Sooner a democratic Govt installed, better – EU Ambassador
The sooner a democratically elected Government and political stability are in place in Guyana, the sooner the European Union (EU) can focus on providing the next level of funding for Guyana to fight the coronavirus (COVID-19).
This was explained by EU Ambassador to Guyana, Fernando Ponz-Canto, in a recent interview in sections of the media. According to him, the EU is already providing short term support to Guyana regardless.
“We’re doing some reprogramming, to see how the money we have already committed can be refocused and a part of it [used] to do things that are responding to the COVID pandemic,” he said.
“But you have to distinguish between the short, medium and long term effects. For the short term effects, we have a humanitarian office already active everywhere. And this doesn’t depend on the political situation.”
However, he noted that political stability and a democratically installed Government would greatly assist in having the EU provide additional assistance.
According to him, it is the heavy-duty, long term assistance to Guyana that the EU needs to partner with a stable Government.
“For the longer-term effects, which are going to be very important, we have our development cooperation.

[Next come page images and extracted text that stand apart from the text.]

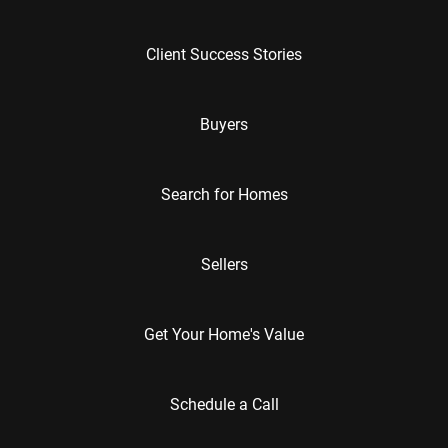
Client Success Stories
Buyers
Search for Homes
Sellers
Get Your Home's Value
Schedule a Call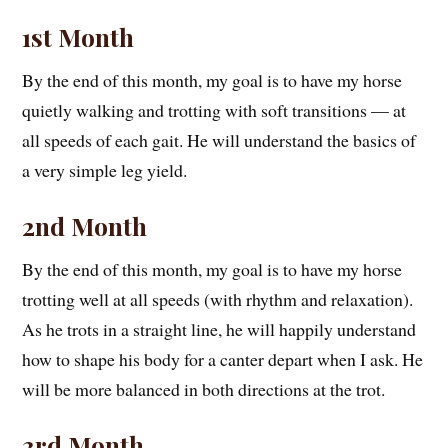
1st Month
By the end of this month, my goal is to have my horse
quietly walking and trotting with soft transitions — at
all speeds of each gait. He will understand the basics of
a very simple leg yield.
2nd Month
By the end of this month, my goal is to have my horse
trotting well at all speeds (with rhythm and relaxation).
As he trots in a straight line, he will happily understand
how to shape his body for a canter depart when I ask. He
will be more balanced in both directions at the trot.
3rd Month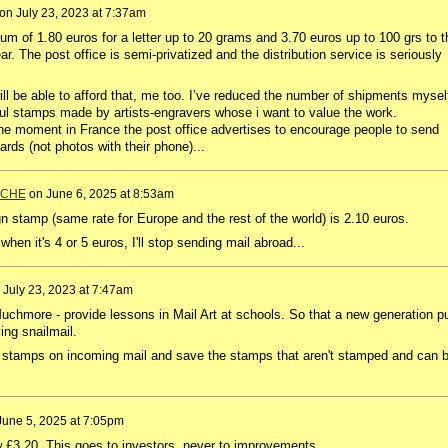
on
July 23, 2023 at 7:37am
m of 1.80 euros for a letter up to 20 grams and 3.70 euros up to 100 grs to t
ar. The post office is semi-privatized and the distribution service is seriously
ll be able to afford that, me too. I’ve reduced the number of shipments mysel
iful stamps made by artists-engravers whose i want to value the work.
the moment in France the post office advertises to encourage people to send
ards (not photos with their phone)...
ACHE
on
June 6, 2025 at 8:53am
gn
stamp
(
same
rate
for
Europe
and
the
rest
of
the
world
)
is
2.10
euros
.
 when it's 4 or 5 euros, I'll stop sending mail abroad...
n
July 23, 2023 at 7:47am
uchmore - provide lessons in Mail Art at schools. So that a new generation p
ing snailmail.
 stamps on incoming mail and save the stamps that aren't stamped and can 
June 5, 2025 at 7:05pm
 £3.20. This goes to investors, never to improvements.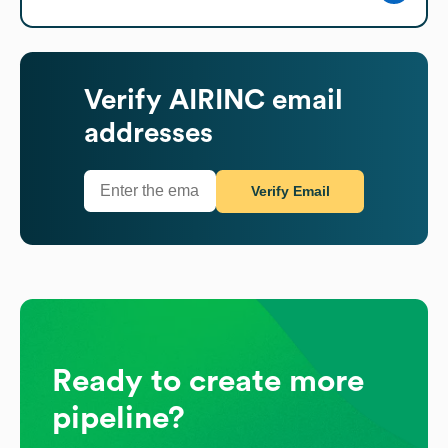
Verify
AIRINC
email
addresses
Verify Email
Ready to create more
pipeline?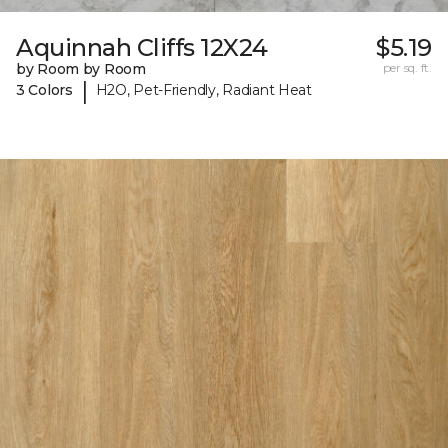
Aquinnah Cliffs 12X24
$5.19
by Room by Room
per sq. ft.
|
3 Colors
H2O, Pet-Friendly, Radiant Heat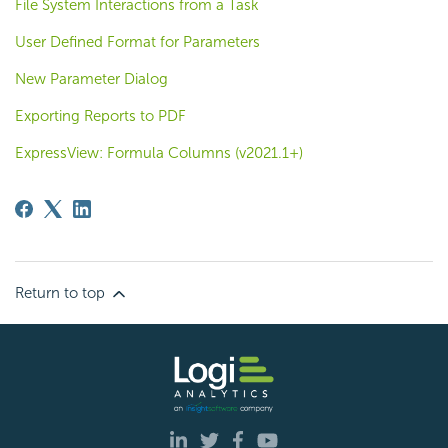
File System Interactions from a Task
User Defined Format for Parameters
New Parameter Dialog
Exporting Reports to PDF
ExpressView: Formula Columns (v2021.1+)
Return to top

And this is something that we do in partnership with governments.”
“So I think that the sooner we have an installed, democratic Government, fully functional, the sooner we will be able to advance with this process,” the diplomat said.
As of Tuesday, Guyana had 113 cases of COVID-19, an increase of over a dozen cases in just a few days. Already, there is talk of a complete lockdown, something that is likely to have a detrimental effect on the economy.

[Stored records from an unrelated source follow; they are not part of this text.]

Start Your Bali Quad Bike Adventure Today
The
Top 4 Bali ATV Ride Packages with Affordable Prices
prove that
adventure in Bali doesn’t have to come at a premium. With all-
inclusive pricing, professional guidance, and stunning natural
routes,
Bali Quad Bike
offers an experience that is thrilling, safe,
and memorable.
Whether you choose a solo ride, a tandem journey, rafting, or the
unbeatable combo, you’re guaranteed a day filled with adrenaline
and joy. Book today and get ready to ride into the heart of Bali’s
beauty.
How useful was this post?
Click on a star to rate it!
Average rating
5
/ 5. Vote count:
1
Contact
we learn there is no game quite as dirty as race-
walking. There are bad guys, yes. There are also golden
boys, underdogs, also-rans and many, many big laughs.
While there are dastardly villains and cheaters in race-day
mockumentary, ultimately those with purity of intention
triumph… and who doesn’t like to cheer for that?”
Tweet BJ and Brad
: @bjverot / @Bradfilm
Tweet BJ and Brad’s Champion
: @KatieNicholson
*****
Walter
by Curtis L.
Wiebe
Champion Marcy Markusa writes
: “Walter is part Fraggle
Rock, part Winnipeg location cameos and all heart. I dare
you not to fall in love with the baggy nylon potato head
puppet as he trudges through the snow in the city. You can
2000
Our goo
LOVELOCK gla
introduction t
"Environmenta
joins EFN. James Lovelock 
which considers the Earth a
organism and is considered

Owing to its oil sector, Guyana has been pegged as one of the few countries in the hemisphere that will see positive economic growth for 2020. In fact, this growth is likely to be in double digits.
However, the World Bank had recently flagged Guyana’s incomplete March 2, General and Regional Elections as one of the key risks to the country’s transformation projected from expected windfalls from its nascent oil and gas industry
The World Bank had also projected that in the wake of the COVID-19 pandemic, the world will see a drastic reduction in remittances, with the Caribbean being hit with its sharpest decline in remittances in recent history.
Remittance, the act of overseas-based family members sending home money, plays a big role in the local economy. The Bank of Guyana reported US$327.9 million in remittances for 2018. This amount was US$317.2 million in 2017 and US$264.6 million in 2016.
However, with the coronavirus pandemic, countries around the world have implemented stay-at-home policies. Staying at home and social distancing has been a two-edged sword, reducing the spread of coronavirus but also bringing economies to a halt.
There have also been layoffs, including in the United States from where Guyana gets much of its remittances.
As if dealing with the potential of an economic contraction and reduction in remittances owing to coronavirus was not enough, Guyana also faces the risk of remittances and the economy being curtailed due to sanctions.
This is the bleak reality if foreign Governments make good on their warnings should Guyana not conclude its elections in a timely and democratic fashion.
It has already been over two months of controversy, and a credible winner of the 2020 General and Regional Elections is yet to be declared. While a recount is ongoing, parties and stakeholders have complained that each day seemingly brings new challenges.